* _What this task involves_
Please set down the data below without changes, from the line with "текст: текст -> числе" to the line with "41: 41 -> 11", both included, and nothing else.

* _Stored data_
:::::
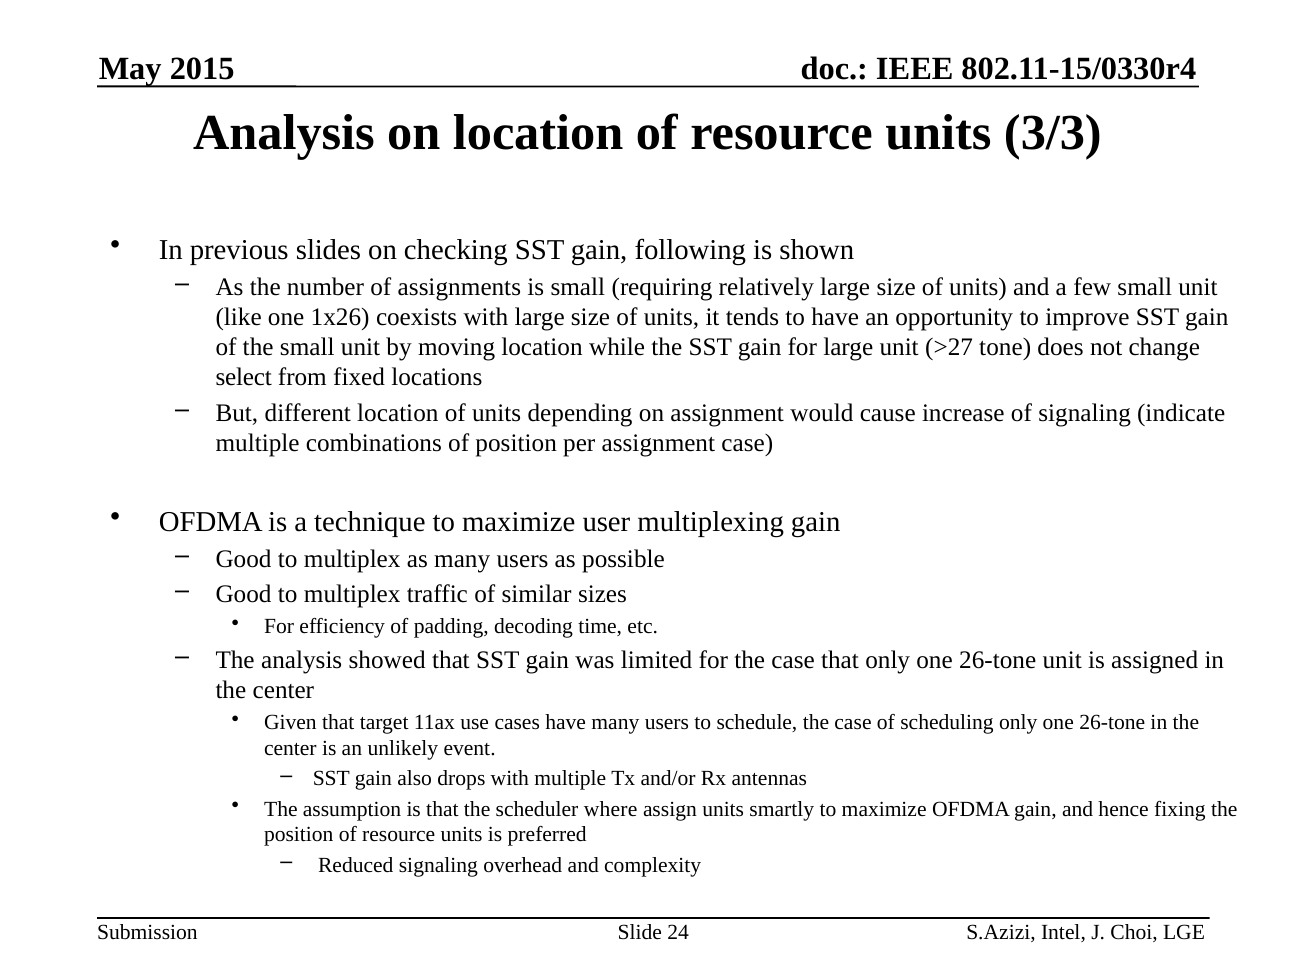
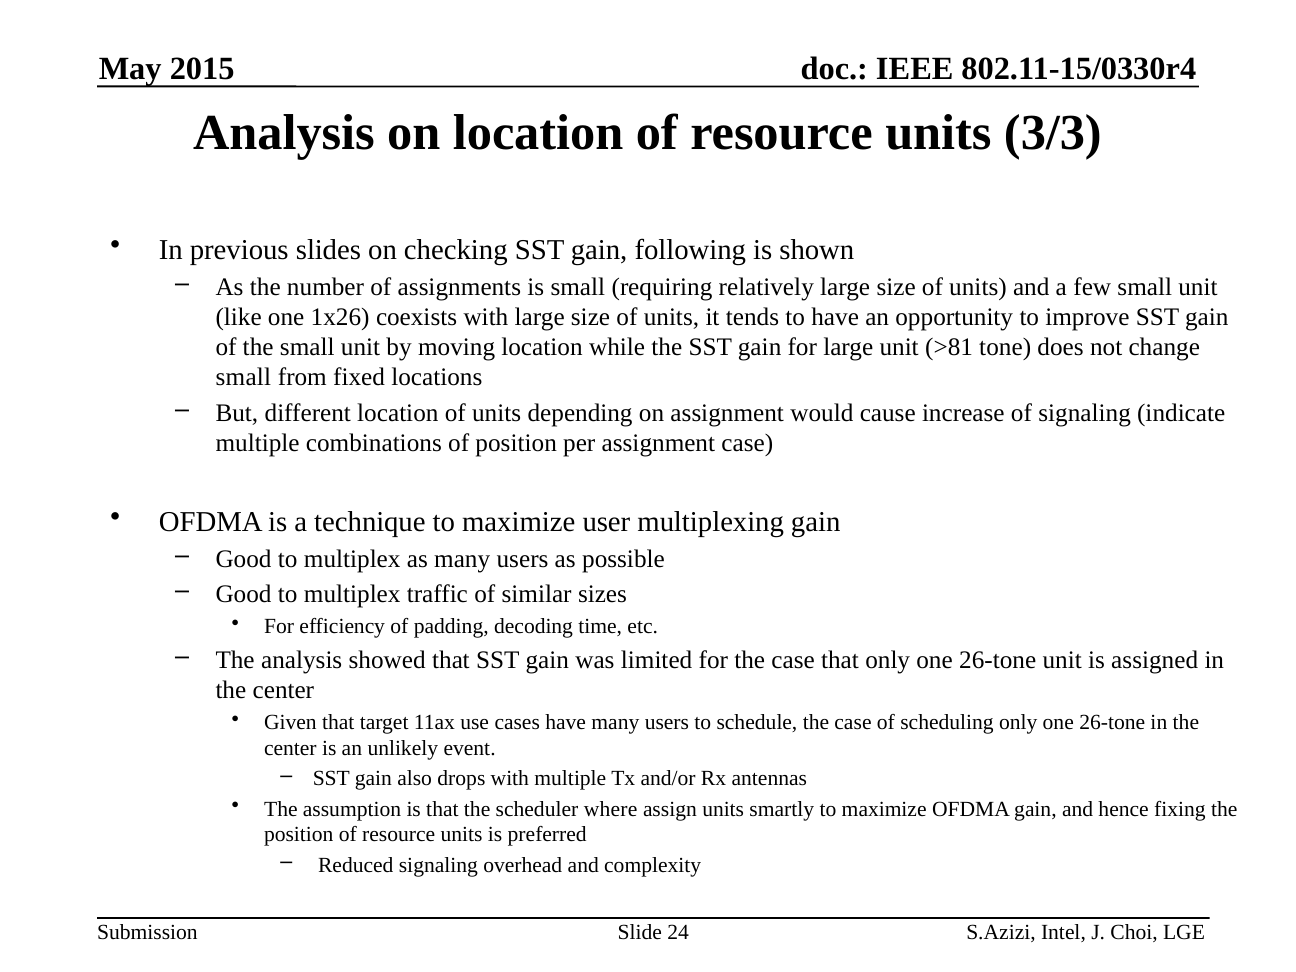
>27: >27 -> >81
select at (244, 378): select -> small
:::::
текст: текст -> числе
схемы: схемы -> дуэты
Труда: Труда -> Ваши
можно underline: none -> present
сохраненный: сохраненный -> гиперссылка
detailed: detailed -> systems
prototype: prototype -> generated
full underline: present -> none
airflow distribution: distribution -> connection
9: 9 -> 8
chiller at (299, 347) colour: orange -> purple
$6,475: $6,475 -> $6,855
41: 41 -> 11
:::::
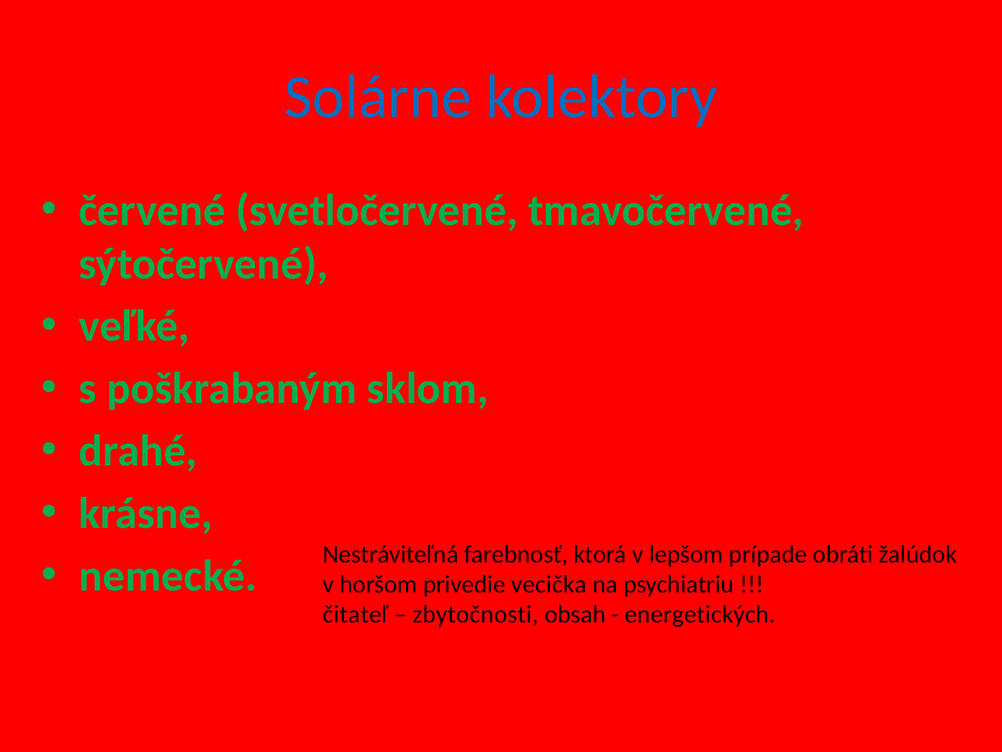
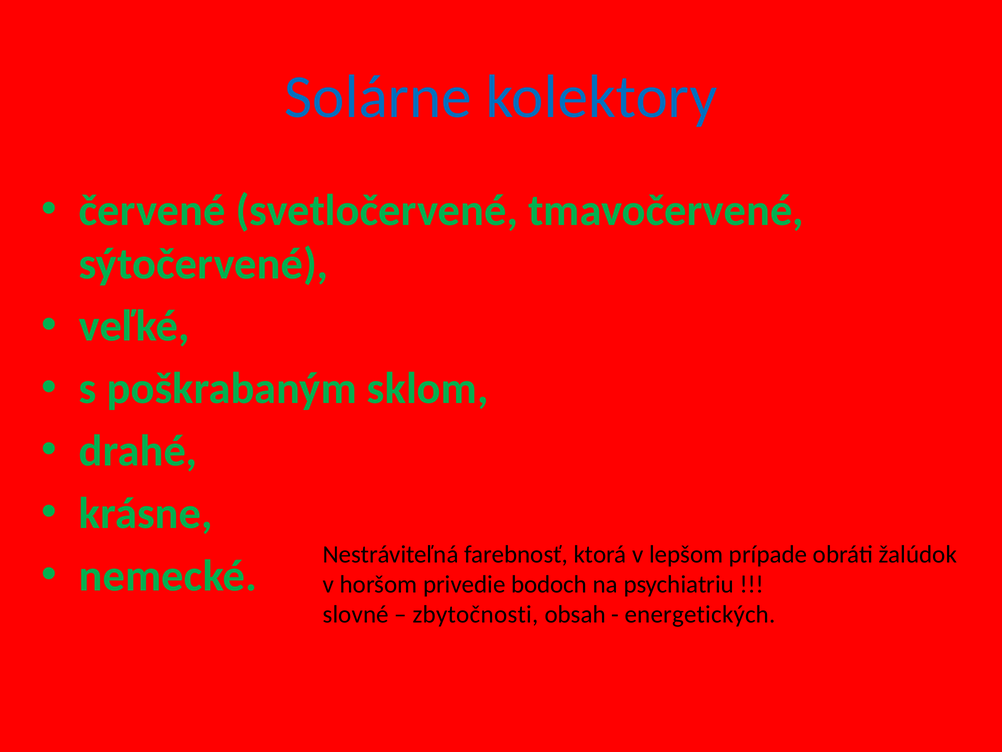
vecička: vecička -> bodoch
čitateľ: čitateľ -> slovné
:::::
* _Answer to this task_
текст: текст -> числе
схемы: схемы -> дуэты
Труда: Труда -> Ваши
можно underline: none -> present
сохраненный: сохраненный -> гиперссылка
detailed: detailed -> systems
prototype: prototype -> generated
full underline: present -> none
airflow distribution: distribution -> connection
9: 9 -> 8
chiller at (299, 347) colour: orange -> purple
$6,475: $6,475 -> $6,855
41: 41 -> 11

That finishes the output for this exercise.